• [Haber Metni]:
○ ○ ○

DTP Eşbaşkanı Ayna, 'Olayların sonuna kadar üzerine gidilmeli. Tutumumuz net: Ne Ergenekon, ne AKP, ne de darbe' dedi.
Ergenekon Şemdinli'den başlar
DTP Eş Başkanı Emine Ayna, 'Hukuksuzluk Kürtlere yapılıyorsa serbesttir' mantığı aşılmadığı sürece Türkiye'nin demokratikleşemeyeceğini, hiçbir çete ve darbe davasının, demokrasi davası haline gelemeyeceğini ifade etti. Ayna, 'Operasyonları durdurarak gerçek bir demokratikleşmeyi Kürt coğrafyasından başlatalım' çağrısında bulundu.
DTP Eş Başkanı Emine Ayna partisinin meclis grup toplantısında Ergenekon soruşturması, temizeller operasyonu tartışmaları ve Bölge'de sürmekte olan operasyonları değerlendirdi. İddianamenin tamamlanmasıyla birlikte Ergenekon soruşturmasında yeni bir döneme girildiğini ifade eden Ayna, DTP ve kamuoyunun beklentisinin şeffaf bir yargılamanın yapılması, devlet içi hukuk dışı örgütlenmelerin bütün boyutlarıyla açığa çıkartılması yönünde olduğunu söyledi. Karanlıkların aydınlığa çıkartılması için DTP olarak bu sürecin takipçisi olacaklarını ifade eden Ayna, baroları, insan hakları örgütlerini ve mağdurları da faili meçhul cinayetlerin de kapsamı içerisine alınması için yargılama sürecine müdahil olmaya çağırdı.

○ ○ ○

• [Görevin]:
Haber metnini "DTP Eş Başkanı Emine Ayna partisinin" kısmından "müdahil olmaya çağırdı." kısmına kadar yeniden yaz, ama "takipçisi" yerine "izleyicisi" koy.

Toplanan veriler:
○ ○ ○

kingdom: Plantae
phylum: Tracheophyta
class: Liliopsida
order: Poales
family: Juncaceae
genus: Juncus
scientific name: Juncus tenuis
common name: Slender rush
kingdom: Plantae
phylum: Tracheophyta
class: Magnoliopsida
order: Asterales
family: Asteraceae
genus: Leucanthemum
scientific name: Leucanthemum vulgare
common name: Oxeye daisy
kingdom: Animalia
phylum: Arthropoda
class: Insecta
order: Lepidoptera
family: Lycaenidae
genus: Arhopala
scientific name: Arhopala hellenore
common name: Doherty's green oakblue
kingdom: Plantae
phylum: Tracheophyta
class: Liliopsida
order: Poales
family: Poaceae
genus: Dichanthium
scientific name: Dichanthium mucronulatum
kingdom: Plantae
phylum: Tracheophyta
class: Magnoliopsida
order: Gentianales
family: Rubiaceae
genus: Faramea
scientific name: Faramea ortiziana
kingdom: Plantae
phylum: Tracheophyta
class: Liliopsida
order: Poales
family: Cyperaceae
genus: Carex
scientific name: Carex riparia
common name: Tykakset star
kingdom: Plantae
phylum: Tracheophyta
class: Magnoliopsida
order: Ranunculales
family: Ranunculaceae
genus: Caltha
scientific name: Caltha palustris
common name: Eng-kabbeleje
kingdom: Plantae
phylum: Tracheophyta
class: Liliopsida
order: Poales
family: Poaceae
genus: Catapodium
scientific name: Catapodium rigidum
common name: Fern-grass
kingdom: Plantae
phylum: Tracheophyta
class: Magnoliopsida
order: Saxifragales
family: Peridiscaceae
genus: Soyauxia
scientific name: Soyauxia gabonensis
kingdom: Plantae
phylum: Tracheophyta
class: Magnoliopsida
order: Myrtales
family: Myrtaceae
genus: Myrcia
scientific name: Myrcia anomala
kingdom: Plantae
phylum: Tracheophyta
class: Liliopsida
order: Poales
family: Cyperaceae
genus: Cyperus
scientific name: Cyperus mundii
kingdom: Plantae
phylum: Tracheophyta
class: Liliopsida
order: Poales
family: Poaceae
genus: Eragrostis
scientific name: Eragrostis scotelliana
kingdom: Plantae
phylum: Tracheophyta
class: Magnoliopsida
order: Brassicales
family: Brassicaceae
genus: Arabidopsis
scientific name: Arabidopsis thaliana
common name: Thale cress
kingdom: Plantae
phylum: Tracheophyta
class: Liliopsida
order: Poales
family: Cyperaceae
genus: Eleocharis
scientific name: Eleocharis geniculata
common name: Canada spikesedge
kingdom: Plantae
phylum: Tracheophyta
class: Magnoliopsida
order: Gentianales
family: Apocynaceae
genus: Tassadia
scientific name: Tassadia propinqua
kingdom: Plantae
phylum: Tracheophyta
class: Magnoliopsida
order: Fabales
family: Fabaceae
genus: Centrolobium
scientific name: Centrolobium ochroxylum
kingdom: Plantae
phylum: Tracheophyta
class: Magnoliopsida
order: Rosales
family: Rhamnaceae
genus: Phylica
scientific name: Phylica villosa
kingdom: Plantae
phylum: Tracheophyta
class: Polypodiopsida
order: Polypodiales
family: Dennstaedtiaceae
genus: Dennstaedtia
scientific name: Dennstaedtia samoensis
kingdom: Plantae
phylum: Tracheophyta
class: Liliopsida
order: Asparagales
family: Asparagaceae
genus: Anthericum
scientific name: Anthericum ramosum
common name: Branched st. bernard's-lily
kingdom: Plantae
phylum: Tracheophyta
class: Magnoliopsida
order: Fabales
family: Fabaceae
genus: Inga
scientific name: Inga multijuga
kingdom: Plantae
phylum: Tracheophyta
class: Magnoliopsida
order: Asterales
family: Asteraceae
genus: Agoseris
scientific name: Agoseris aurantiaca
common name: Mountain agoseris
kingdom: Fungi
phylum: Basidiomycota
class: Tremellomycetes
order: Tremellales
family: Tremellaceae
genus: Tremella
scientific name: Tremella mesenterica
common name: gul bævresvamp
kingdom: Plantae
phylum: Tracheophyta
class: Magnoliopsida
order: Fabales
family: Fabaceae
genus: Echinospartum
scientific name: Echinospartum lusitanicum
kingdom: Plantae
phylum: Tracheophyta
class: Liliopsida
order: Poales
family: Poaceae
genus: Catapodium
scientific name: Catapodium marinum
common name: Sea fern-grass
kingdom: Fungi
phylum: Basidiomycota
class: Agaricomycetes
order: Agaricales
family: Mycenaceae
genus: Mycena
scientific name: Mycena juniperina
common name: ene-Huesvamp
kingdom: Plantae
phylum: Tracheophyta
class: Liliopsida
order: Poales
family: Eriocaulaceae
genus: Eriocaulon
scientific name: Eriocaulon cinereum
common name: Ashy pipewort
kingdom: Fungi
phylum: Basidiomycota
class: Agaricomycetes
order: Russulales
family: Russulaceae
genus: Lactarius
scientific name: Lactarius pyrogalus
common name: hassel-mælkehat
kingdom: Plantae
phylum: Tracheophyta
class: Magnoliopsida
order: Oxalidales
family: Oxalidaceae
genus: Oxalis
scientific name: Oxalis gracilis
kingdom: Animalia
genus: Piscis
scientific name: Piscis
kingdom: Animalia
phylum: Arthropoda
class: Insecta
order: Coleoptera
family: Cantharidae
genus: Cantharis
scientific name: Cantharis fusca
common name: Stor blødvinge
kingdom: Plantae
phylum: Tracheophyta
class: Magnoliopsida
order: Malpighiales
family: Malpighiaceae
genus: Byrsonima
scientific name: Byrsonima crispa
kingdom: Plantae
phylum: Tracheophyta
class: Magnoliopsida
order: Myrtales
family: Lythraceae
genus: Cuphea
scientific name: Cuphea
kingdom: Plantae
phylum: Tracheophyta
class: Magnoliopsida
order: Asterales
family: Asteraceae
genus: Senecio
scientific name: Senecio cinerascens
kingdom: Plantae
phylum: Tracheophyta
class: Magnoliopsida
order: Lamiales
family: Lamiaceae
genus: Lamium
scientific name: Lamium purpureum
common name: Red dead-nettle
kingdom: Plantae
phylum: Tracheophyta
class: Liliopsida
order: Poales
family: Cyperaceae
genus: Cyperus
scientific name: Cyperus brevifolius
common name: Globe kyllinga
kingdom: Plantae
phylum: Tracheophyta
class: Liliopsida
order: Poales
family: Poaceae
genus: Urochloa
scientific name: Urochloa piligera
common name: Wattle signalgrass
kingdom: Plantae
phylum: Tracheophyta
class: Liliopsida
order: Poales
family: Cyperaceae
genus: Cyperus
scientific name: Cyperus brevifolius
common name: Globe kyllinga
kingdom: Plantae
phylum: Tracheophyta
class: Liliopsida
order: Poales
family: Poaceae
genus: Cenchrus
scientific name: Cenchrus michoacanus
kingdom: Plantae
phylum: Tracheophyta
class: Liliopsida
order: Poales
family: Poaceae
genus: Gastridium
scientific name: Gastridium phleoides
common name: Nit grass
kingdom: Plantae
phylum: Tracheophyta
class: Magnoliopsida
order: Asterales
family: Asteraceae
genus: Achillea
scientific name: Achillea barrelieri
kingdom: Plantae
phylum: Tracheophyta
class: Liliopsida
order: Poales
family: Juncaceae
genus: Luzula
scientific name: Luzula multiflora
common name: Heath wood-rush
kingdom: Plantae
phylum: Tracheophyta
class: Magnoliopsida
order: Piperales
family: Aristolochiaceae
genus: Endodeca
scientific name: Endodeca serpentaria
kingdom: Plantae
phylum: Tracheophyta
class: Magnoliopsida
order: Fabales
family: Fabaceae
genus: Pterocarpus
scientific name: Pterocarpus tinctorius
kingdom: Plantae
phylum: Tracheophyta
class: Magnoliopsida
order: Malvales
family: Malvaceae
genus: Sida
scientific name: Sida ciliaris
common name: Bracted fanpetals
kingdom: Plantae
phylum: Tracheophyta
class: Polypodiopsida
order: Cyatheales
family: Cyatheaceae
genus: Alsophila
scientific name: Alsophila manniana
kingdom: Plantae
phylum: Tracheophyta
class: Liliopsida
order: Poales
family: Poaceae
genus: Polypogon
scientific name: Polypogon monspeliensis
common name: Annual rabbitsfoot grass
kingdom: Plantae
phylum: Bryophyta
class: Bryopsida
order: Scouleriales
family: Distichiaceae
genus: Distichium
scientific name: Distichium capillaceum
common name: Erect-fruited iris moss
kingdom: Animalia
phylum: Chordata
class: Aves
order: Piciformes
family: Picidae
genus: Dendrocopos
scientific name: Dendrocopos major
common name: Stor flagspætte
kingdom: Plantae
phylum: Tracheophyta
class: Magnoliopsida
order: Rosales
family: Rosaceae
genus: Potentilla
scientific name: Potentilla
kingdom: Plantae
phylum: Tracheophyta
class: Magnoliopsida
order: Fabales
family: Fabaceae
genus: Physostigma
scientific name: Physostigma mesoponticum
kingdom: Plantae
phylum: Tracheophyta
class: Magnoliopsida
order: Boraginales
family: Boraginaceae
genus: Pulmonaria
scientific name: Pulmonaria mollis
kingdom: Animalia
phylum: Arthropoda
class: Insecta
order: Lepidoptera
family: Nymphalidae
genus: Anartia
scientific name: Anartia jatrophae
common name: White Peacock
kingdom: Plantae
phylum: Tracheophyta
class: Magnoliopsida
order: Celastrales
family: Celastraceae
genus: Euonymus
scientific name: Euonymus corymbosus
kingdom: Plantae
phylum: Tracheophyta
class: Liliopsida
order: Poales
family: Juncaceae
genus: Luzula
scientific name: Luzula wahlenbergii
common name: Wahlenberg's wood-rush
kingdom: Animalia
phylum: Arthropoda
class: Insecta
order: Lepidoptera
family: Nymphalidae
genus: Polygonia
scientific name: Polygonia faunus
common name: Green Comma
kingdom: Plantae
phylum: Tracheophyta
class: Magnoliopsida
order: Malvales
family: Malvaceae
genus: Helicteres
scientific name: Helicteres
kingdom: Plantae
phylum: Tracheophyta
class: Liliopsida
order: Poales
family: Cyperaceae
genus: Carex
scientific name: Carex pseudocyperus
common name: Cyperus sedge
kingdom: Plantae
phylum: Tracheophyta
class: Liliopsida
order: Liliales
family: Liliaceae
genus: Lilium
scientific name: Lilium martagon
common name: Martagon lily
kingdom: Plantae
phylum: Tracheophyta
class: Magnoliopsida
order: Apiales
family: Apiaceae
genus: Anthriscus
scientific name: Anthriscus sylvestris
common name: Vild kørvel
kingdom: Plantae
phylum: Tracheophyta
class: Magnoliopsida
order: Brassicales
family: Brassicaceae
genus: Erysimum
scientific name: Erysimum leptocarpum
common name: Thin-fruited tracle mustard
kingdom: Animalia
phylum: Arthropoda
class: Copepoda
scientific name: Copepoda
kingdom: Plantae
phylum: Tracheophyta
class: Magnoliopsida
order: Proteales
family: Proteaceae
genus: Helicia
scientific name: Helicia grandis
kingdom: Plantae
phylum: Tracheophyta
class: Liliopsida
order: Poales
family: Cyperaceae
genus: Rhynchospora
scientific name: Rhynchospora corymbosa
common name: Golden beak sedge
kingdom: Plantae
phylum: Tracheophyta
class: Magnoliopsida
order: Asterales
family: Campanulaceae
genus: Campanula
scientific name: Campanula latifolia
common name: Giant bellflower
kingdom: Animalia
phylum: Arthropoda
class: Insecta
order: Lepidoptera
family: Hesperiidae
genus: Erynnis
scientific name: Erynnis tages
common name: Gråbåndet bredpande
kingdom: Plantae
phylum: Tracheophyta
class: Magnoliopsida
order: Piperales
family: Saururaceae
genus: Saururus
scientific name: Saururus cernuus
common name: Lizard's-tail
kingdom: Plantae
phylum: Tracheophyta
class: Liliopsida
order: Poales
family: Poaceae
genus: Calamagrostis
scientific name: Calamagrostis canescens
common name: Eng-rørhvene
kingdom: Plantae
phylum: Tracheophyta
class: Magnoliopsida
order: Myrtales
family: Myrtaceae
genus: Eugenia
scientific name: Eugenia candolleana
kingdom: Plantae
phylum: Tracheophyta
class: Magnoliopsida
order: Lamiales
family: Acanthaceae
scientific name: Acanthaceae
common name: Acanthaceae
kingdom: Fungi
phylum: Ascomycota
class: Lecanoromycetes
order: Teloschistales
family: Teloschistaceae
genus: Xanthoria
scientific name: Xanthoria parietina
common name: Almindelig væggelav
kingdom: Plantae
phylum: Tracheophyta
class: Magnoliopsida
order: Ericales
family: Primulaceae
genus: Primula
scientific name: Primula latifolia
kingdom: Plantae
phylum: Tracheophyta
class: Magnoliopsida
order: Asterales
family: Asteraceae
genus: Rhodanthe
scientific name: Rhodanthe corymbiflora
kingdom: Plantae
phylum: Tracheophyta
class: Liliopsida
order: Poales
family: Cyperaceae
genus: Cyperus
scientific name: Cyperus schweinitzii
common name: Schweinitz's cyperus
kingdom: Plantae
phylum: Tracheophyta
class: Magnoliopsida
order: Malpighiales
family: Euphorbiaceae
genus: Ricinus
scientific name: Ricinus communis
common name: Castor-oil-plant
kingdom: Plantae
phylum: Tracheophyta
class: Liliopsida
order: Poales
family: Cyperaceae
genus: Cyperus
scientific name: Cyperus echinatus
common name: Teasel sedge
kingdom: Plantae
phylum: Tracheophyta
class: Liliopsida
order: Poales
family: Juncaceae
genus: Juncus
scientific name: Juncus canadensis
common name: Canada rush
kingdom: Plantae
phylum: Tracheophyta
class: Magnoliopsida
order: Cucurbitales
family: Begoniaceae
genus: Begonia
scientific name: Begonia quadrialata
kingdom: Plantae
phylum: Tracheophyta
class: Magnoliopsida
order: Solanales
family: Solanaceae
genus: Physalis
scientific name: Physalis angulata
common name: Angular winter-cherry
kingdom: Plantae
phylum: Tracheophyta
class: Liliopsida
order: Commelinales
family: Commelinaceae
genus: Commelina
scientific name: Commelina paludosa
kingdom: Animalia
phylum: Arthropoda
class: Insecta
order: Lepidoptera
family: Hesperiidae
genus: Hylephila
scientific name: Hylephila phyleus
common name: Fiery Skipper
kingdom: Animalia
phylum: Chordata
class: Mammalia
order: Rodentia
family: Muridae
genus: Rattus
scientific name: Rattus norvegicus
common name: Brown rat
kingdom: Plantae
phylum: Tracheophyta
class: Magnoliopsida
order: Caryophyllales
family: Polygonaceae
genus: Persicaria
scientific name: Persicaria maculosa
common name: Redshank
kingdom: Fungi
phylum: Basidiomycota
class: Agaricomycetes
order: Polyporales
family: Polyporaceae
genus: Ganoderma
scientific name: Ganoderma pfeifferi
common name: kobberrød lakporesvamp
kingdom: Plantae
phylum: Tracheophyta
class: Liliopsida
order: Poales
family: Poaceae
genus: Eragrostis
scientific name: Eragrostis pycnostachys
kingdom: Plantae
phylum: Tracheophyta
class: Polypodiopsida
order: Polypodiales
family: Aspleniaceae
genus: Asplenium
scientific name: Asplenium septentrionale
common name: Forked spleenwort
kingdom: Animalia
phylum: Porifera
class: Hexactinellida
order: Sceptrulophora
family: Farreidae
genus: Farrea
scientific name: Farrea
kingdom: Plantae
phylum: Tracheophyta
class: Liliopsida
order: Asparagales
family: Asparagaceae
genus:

○ ○ ○

• [Çıktı]:
DTP Eş Başkanı Emine Ayna partisinin meclis grup toplantısında Ergenekon soruşturması, temizeller operasyonu tartışmaları ve Bölge'de sürmekte olan operasyonları değerlendirdi. İddianamenin tamamlanmasıyla birlikte Ergenekon soruşturmasında yeni bir döneme girildiğini ifade eden Ayna, DTP ve kamuoyunun beklentisinin şeffaf bir yargılamanın yapılması, devlet içi hukuk dışı örgütlenmelerin bütün boyutlarıyla açığa çıkartılması yönünde olduğunu söyledi. Karanlıkların aydınlığa çıkartılması için DTP olarak bu sürecin izleyicisi olacaklarını ifade eden Ayna, baroları, insan hakları örgütlerini ve mağdurları da faili meçhul cinayetlerin de kapsamı içerisine alınması için yargılama sürecine müdahil olmaya çağırdı.